Hybrid Channels Spark Marketing Wins

What do football’s Bill Belichick and baseball’s Joe Torre have in common? Besides a boatload of championships, these coaches strive for day-to-day team excellence by expertly analyzing and adjusting their lineups – achieving the optimal mix for any on-field situation. Getting the mix right doesn’t just apply to sports.

Not long ago, IBM’s marketers evaluated the mix of channels that drove leads through www.ibm.com, the site responsible for generating one-third of its sales leads. Despite that statistic, the marketers thought that the Web site’s efficiency and overall yield could be improved. IBM set out to analyze, readjust and optimize its output.

The results? One pilot program generated 400 percent improvement in demand generation versus the control group and historical performance data. A similarly crafted pilot saw a 200 percent rise in Web hits and a 500 percent increase in leads for follow-up. Overall, the site often can achieve conversion rates of 5 percent, dwarfing the industry average of 1 percent to 2 percent.

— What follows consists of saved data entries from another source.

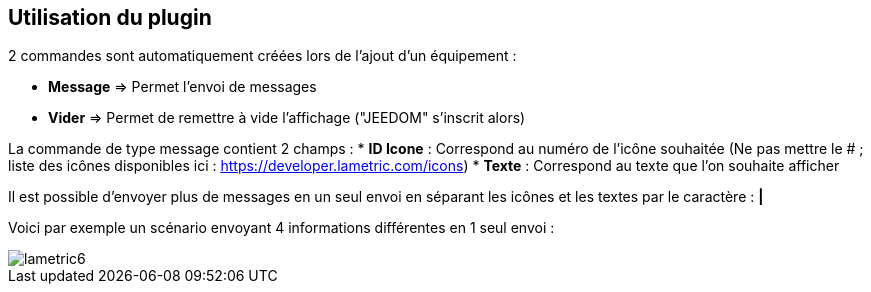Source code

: == Utilisation du plugin

2 commandes sont automatiquement créées lors de l'ajout d'un équipement :

* *Message* => Permet l'envoi de messages
* *Vider* => Permet de remettre à vide l'affichage ("JEEDOM" s'inscrit alors)

La commande de type message contient 2 champs :
* *ID Icone* : Correspond au numéro de l'icône souhaitée (Ne pas mettre le # ; liste des icônes disponibles ici : https://developer.lametric.com/icons)
* *Texte* : Correspond au texte que l'on souhaite afficher

Il est possible d'envoyer plus de messages en un seul envoi en séparant les icônes et les textes par le caractère : *|*

Voici par exemple un scénario envoyant 4 informations différentes en 1 seul envoi :

image::../images/lametric6.png[]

This was accomplished by a “hybrid” channel strategy: that is, linking two or more channels, such as the Internet, telesales, direct and field sales, to drive leads and sales in the best possible ways. In this case, the careful melding of telesales efforts with those of ibm.com helped build the site into a finely tuned lead generation machine. The ibm.com numbers illustrate that hybrid channel models deliver results that move the revenue needle and affect stock prices. A hybrid mix of channels working well can reduce selling costs 20 percent to 30 percent and may even cut them in half.

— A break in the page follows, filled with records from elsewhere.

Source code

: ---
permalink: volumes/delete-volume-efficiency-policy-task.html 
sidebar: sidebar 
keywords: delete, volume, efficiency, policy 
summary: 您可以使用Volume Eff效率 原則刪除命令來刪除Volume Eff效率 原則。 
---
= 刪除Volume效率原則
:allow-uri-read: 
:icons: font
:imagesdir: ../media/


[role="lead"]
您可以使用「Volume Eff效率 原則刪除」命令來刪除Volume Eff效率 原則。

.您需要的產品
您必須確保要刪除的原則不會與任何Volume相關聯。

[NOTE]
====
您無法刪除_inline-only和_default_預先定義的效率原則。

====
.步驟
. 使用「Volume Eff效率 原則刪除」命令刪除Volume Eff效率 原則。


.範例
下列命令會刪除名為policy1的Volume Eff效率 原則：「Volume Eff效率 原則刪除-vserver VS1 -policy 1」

With marketers pressured to increase efficiencies and drive optimal results, those positive outcomes offer a career life preserver. An analytical outlook, combined with a robust marketing measurement model, is bound to improve business results and yield real numbers to parade in the boardroom as proof of marketing’s success.

A leading global communications company decided to analyze its go-to-market strategy. Needing to fill its sales and marketing funnel with more qualified leads, yet reduce costs, the company last year unveiled a tele-Web hybrid strategy that harnesses customers into the sales pipeline and nurtures them toward a buy. The number of leads in the pipeline doubled, telesales and sales staff account revenue increased up to 25 percent and, because of the efficiency of the channel, the sales staff has more time to cover important existing accounts.

Developing hybrid models is complex, and key questions should be raised during planning: Should each channel be required to produce end-to-end sales, or should certain channels provide only a component of the sales process? Should multiple channels overlap and potentially compete for the same customers, or should each be assigned its own unique product/market? Sound hybrid models are based on five principles:

Customers choose channels. Too often both marketing and sales executives do a “land grab” to define the specific customers and markets they want to “own.” However, customers may not buy the way you want to sell. You must provide channel choice to serve the market. If your largest account wants to buy through the Web or a distributor as opposed to your field sales rep, what are you going to do, say no?

Customers will channel surf. “Channel surfing” is associated with buyers seeking the lowest price. In reality, customers tend to learn, compare, buy and access service in different channels. Interactive marketing technology and professional telesales centers are rapidly shifting the “learn,” “compare” and “service” stages of the customer-buying process away from field-based sales resources.

Align channels, set targets by pipeline stage. The best companies recognize that customers will use different channels at each stage of their sales pipeline, so they operationalize their hybrid models by assigning, say, the lead generation task and a specific lead generation quota to the Web and tele channels while giving the sales task and revenue quota to the field sales team.

Channel conflict must be managed, not eliminated. If you have no channel conflict, you probably aren’t covering the market adequately. Channel conflict around coverage and crediting needs to be managed but can’t be eliminated.

Transaction economics rule. Small transactions require low-cost, high-volume channels to be profitable. That’s why Dell can compete in the small business and home markets: It has world-class DM, online and telesales channels. Conversely, larger transactions need the value-added and selling skills of experienced field sales reps, and the margins on large deals allow for strong field sales investment and compensation plans.

It’s one thing to identify a few channels to serve a market; it’s another to figure out how to use those channels together to achieve true performance-driven marketing.